SOURCE:
# winter ventilation



## Hobie (Jun 1, 2006)

I have only been through 1 winter myself, but last winter my one hive survived successfully with:
> The entrance reducer in, "large" opening.
> Screen bottom board, but blocked.
> Inner cover with notch down (no reason why, just never moved it)
> small wood blocks on inner cover to prop outer cover up a tad.

I also wrapped in tar paper, to help block wind. But ventilation is critical over the winter.


----------



## mistergil (May 24, 2007)

These were my successful Lang methods for 10 years of wintering in Jefferson, Maine:

1. Two full depth supers with brood chamber and stores.
2. Full open bottom entrance with half inch hardware cloth for blocking mice.
3. Telescopic outer cover on half inch blocks with inner cover hole fully open.
4. Hilltop southern exposure with no insulation or tar paper wrapping.
5. West wind protection.


----------



## WVbeekeeper (Jun 4, 2007)

a lot of folks get caught up in the overwintering hype when they don't need to. the main thing is to keep the bees dry and make sure they have stores. i have a notch cut on my inner lid. it stays down year round and a few twigs under the front corners of the outer lid that stay on year round. i have and have not reduced the entrance and have seen no perceivable difference in the two. it's not the coldest here, but i have seen some days at 0degrees and less. if i was in a colder climate i'd probably have to do things differently.

THE INPUT:

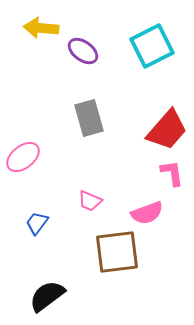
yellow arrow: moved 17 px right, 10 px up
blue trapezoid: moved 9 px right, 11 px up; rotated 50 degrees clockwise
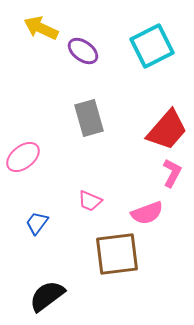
yellow arrow: rotated 20 degrees clockwise
pink L-shape: rotated 36 degrees clockwise
brown square: moved 2 px down
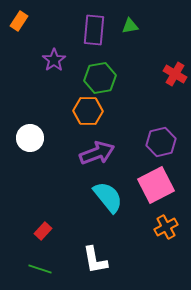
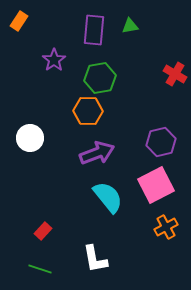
white L-shape: moved 1 px up
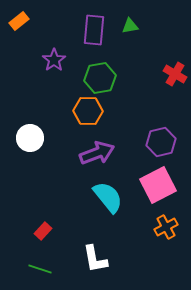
orange rectangle: rotated 18 degrees clockwise
pink square: moved 2 px right
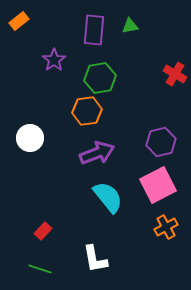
orange hexagon: moved 1 px left; rotated 8 degrees counterclockwise
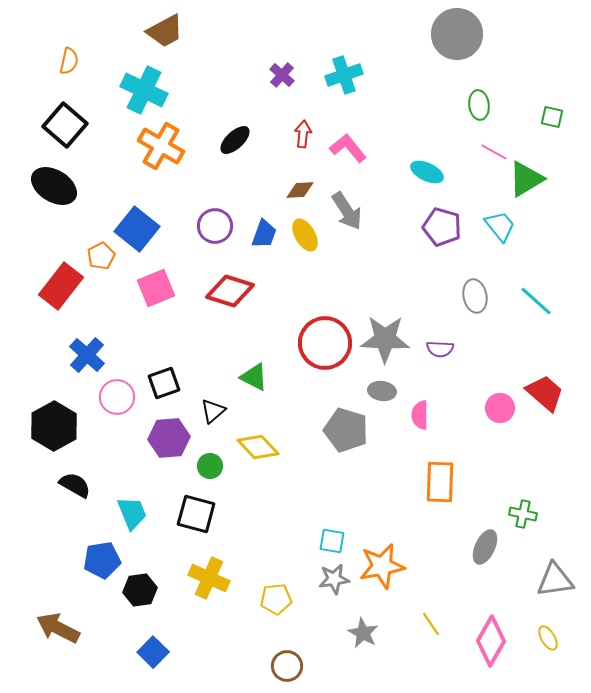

WHAT TO DO:
[1] List the usernames of everyone who posted in the winter ventilation thread.
[2] Put the lines of the records into a JSON list of strings, one string per line, starting at the line that has "orange rectangle: rotated" and going through the end of the records. Leave out blank lines and the picture lines.

RESULTS:
[1] Hobie, mistergil, WVbeekeeper

[2]
[
  "orange rectangle: rotated 18 degrees clockwise",
  "pink square: moved 2 px right",
  "orange hexagon: moved 1 px left; rotated 8 degrees counterclockwise"
]